◆ TASK PROMPT ◆
Please quote each of the following lines word for word, keeping them in the same order.

◆ MATERIAL PROVIDED ◆
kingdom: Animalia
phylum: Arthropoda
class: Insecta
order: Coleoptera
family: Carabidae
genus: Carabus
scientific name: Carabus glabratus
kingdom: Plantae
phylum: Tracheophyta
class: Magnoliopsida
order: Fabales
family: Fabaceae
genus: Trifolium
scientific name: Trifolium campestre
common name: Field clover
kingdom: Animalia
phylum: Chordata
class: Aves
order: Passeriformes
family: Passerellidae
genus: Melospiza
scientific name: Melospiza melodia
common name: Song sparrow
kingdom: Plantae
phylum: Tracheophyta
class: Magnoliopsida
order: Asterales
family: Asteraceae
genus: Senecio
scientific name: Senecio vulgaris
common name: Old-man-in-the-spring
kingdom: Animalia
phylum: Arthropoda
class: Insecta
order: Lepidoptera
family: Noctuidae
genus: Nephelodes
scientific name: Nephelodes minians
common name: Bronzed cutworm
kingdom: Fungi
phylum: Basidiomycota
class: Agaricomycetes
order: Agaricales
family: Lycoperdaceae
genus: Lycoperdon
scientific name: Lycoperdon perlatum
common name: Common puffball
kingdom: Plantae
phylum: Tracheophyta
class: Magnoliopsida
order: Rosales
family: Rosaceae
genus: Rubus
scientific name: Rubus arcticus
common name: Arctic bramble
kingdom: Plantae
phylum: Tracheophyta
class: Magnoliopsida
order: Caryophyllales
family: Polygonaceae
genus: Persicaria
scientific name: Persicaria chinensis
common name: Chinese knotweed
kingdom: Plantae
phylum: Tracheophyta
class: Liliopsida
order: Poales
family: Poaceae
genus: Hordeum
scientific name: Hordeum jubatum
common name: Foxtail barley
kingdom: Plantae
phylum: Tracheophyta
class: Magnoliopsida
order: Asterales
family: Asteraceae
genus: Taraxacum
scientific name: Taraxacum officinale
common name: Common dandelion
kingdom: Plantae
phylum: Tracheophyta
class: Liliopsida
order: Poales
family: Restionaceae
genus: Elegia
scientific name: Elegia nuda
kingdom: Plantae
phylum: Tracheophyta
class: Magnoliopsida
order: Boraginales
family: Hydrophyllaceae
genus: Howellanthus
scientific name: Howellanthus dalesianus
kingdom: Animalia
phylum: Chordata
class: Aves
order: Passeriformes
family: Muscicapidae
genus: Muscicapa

◆ THE SOLUTION ◆
kingdom: Animalia
phylum: Arthropoda
class: Insecta
order: Coleoptera
family: Carabidae
genus: Carabus
scientific name: Carabus glabratus
kingdom: Plantae
phylum: Tracheophyta
class: Magnoliopsida
order: Fabales
family: Fabaceae
genus: Trifolium
scientific name: Trifolium campestre
common name: Field clover
kingdom: Animalia
phylum: Chordata
class: Aves
order: Passeriformes
family: Passerellidae
genus: Melospiza
scientific name: Melospiza melodia
common name: Song sparrow
kingdom: Plantae
phylum: Tracheophyta
class: Magnoliopsida
order: Asterales
family: Asteraceae
genus: Senecio
scientific name: Senecio vulgaris
common name: Old-man-in-the-spring
kingdom: Animalia
phylum: Arthropoda
class: Insecta
order: Lepidoptera
family: Noctuidae
genus: Nephelodes
scientific name: Nephelodes minians
common name: Bronzed cutworm
kingdom: Fungi
phylum: Basidiomycota
class: Agaricomycetes
order: Agaricales
family: Lycoperdaceae
genus: Lycoperdon
scientific name: Lycoperdon perlatum
common name: Common puffball
kingdom: Plantae
phylum: Tracheophyta
class: Magnoliopsida
order: Rosales
family: Rosaceae
genus: Rubus
scientific name: Rubus arcticus
common name: Arctic bramble
kingdom: Plantae
phylum: Tracheophyta
class: Magnoliopsida
order: Caryophyllales
family: Polygonaceae
genus: Persicaria
scientific name: Persicaria chinensis
common name: Chinese knotweed
kingdom: Plantae
phylum: Tracheophyta
class: Liliopsida
order: Poales
family: Poaceae
genus: Hordeum
scientific name: Hordeum jubatum
common name: Foxtail barley
kingdom: Plantae
phylum: Tracheophyta
class: Magnoliopsida
order: Asterales
family: Asteraceae
genus: Taraxacum
scientific name: Taraxacum officinale
common name: Common dandelion
kingdom: Plantae
phylum: Tracheophyta
class: Liliopsida
order: Poales
family: Restionaceae
genus: Elegia
scientific name: Elegia nuda
kingdom: Plantae
phylum: Tracheophyta
class: Magnoliopsida
order: Boraginales
family: Hydrophyllaceae
genus: Howellanthus
scientific name: Howellanthus dalesianus
kingdom: Animalia
phylum: Chordata
class: Aves
order: Passeriformes
family: Muscicapidae
genus: Muscicapa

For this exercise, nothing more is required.